Agnes B. Kane, M.D., Ph.D.
An NIEHS grantee and colleagues identified a nanochemical mechanism through which long and stiff carbon nanotubes damage lysosomes — membrane-enclosed organelles that break down damaged or unneeded biomolecules and debris inside the cell. The new findings could help scientists design safer nanomaterials.
Recent experimental studies have shown links between carbon nanotube toxicity and tube length and stiffness. However, scientists do not fully understand the reason for this or what happens to carbon nanotubes once they are inside cells. In the new work, the researchers combined analytical modeling, molecular dynamics simulations, and intracellular imaging of liver and lung cells, to form a picture of how one-dimensional carbon nanotubes behave inside lysosomes.
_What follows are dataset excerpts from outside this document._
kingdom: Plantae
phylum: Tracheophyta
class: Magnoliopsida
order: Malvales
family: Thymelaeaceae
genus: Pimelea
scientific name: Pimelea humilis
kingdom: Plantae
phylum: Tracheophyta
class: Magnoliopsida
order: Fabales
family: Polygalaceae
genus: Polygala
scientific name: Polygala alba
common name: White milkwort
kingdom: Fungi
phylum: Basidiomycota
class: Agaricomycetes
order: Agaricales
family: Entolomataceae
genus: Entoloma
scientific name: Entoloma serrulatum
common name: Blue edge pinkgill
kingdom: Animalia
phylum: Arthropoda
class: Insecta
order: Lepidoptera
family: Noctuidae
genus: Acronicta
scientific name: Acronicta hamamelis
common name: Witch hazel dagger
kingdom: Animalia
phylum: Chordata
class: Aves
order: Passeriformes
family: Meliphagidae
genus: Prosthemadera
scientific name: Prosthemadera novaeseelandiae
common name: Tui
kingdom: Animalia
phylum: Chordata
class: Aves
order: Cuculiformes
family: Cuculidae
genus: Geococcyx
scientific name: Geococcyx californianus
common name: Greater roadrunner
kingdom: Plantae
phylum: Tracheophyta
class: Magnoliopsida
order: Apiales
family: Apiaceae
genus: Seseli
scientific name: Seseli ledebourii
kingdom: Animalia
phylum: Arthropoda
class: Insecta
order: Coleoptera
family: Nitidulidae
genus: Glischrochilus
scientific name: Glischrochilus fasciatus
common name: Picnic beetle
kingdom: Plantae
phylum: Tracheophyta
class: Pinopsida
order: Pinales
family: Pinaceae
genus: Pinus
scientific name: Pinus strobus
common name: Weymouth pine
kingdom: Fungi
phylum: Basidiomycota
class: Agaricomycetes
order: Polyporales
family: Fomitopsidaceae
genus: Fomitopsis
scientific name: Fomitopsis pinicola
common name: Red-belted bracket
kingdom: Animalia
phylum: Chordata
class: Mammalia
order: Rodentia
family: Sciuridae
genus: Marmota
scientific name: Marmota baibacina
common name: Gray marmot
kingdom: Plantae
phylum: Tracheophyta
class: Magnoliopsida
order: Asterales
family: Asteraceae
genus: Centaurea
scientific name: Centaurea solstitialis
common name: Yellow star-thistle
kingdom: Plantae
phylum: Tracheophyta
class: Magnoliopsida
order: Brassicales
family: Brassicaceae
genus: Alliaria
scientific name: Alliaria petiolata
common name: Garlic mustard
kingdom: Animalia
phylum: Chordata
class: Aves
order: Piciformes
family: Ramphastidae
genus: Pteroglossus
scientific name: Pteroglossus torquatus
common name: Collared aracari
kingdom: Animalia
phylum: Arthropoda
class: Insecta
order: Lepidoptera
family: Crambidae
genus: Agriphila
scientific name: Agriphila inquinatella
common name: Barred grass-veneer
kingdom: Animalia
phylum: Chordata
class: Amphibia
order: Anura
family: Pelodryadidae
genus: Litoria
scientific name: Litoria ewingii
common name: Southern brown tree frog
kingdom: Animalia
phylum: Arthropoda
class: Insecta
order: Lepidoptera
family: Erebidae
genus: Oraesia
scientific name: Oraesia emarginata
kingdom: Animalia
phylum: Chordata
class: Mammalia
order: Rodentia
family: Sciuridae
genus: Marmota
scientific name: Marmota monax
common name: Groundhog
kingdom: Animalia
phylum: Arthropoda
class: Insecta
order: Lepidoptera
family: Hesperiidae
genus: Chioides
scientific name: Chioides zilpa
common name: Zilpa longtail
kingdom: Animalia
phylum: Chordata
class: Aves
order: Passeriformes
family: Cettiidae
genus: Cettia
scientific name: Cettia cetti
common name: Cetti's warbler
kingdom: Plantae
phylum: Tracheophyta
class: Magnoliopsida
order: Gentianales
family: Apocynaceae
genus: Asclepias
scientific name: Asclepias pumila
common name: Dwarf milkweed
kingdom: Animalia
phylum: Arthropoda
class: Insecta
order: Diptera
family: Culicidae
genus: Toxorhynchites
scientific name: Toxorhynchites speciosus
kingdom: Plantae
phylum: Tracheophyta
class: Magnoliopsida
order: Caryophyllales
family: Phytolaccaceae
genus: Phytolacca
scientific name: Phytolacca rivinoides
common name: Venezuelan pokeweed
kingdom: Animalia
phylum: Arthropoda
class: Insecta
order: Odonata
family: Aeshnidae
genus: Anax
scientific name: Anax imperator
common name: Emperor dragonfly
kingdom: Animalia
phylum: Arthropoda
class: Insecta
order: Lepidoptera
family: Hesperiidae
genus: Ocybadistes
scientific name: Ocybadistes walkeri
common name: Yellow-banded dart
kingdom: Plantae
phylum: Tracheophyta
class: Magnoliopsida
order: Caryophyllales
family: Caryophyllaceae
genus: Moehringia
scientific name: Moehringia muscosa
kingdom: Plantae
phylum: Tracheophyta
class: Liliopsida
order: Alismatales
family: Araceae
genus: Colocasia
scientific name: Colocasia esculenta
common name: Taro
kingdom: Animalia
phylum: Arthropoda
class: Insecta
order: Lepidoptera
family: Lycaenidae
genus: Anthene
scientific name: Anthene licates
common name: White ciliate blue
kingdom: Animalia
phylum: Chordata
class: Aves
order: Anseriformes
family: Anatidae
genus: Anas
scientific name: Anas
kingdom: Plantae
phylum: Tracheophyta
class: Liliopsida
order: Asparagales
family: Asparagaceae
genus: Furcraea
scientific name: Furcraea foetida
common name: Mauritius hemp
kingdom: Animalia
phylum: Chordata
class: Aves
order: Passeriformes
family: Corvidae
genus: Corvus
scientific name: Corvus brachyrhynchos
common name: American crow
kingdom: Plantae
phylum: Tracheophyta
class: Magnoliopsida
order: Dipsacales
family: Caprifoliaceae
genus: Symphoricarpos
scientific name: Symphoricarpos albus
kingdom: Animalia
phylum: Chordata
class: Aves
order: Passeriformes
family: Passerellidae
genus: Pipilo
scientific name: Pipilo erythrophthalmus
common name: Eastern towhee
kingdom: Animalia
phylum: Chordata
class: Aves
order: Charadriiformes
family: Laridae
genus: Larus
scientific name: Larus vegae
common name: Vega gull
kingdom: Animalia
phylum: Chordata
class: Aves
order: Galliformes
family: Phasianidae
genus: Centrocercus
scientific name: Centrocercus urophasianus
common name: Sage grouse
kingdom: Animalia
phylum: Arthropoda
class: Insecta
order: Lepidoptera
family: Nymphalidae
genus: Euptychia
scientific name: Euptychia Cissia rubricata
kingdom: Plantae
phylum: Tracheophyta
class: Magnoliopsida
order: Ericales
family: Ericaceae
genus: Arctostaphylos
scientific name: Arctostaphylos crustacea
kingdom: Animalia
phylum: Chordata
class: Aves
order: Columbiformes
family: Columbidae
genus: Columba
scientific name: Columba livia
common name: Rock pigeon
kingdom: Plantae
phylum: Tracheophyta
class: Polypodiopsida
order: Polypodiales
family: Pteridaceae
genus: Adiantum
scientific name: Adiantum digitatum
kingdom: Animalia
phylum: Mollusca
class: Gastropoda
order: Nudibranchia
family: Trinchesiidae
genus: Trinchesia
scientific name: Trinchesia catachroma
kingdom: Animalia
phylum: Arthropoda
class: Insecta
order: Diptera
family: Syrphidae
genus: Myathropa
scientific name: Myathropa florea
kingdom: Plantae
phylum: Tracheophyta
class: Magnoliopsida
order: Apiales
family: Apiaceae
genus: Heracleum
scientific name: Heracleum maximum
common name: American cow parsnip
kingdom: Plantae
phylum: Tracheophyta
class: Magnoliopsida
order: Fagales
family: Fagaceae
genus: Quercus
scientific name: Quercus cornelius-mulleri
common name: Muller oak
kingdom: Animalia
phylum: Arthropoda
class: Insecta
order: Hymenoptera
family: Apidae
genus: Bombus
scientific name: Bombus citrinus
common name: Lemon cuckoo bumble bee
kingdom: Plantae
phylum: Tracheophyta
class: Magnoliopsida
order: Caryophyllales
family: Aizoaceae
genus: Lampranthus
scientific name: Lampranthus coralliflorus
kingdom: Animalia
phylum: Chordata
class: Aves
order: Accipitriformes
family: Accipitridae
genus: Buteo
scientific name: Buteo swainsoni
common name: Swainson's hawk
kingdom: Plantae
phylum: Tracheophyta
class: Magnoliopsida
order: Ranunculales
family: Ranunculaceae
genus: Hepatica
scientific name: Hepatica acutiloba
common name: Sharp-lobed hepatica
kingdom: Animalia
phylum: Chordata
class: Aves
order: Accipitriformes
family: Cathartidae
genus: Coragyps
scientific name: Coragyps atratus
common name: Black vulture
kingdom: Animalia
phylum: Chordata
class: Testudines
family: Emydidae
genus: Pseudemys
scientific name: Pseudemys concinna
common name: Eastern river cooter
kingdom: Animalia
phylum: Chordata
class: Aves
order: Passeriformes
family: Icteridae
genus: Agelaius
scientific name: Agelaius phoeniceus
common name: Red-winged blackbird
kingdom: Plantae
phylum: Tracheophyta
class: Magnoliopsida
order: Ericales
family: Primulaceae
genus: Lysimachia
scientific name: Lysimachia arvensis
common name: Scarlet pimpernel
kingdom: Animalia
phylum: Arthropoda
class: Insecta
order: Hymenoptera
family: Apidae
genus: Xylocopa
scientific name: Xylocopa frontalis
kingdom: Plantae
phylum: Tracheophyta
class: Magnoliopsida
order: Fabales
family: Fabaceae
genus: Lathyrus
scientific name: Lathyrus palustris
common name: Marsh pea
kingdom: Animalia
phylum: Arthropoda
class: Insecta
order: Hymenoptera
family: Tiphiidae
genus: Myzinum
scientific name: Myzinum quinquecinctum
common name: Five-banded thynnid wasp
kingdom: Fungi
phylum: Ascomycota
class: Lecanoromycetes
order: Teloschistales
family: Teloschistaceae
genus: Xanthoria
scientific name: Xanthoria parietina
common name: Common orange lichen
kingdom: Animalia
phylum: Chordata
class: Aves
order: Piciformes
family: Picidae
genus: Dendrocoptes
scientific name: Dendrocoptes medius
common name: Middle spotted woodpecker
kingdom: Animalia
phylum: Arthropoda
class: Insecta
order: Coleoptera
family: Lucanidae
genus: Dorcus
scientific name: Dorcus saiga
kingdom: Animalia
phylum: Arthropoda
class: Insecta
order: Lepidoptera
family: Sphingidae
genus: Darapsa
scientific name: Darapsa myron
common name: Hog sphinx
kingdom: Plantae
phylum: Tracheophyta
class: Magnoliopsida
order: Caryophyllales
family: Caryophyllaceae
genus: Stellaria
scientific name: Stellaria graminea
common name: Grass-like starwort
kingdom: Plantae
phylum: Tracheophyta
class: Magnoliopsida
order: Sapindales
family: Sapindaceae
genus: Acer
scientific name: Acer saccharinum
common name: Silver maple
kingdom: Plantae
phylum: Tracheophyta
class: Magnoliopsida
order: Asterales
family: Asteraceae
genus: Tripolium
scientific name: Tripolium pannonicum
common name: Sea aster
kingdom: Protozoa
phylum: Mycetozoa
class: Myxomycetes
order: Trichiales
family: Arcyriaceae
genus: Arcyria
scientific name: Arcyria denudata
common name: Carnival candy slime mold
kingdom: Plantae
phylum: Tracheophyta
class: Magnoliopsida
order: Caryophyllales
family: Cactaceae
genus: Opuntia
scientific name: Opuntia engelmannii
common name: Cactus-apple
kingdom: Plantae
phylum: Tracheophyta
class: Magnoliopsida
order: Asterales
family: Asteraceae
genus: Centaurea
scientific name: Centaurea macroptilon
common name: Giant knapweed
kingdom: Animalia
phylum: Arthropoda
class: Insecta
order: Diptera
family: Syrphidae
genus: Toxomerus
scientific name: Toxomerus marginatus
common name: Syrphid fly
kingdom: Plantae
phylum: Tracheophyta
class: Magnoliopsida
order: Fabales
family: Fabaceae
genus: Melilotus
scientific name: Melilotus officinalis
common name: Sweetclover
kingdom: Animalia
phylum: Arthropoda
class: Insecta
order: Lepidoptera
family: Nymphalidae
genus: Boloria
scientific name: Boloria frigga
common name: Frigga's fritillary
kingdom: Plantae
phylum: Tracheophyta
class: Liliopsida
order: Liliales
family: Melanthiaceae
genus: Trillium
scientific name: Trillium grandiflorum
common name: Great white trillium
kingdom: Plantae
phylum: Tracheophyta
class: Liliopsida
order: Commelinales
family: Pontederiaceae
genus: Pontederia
The researchers found that lysosomal membranes compressed long, stiff nanotubes, causing the nanotube tip to persistently contact the inner membrane. This contact led to the removal of lipids making up the membrane, increased permeability of the lysosome, released lysosomal protease into the cytoplasm, and eventually cell death. The researchers also created a classification diagram that shows the minimum and maximum nanotube dimensions required for this harmful process to occur for a wide variety of materials, including metals, oxides, and polymers.
Citation: Zhu W, von dem Bussche A, Yi X, Qiu Y, Wang Z, Weston P, Hurt RH, Kane AB, Gao H. Nanomechanical mechanism for lipid bilayer damage induced by carbon nanotubes confined in intracellular vesicles. Proc Natl Acad Sci U S A 113(44):12374-12379.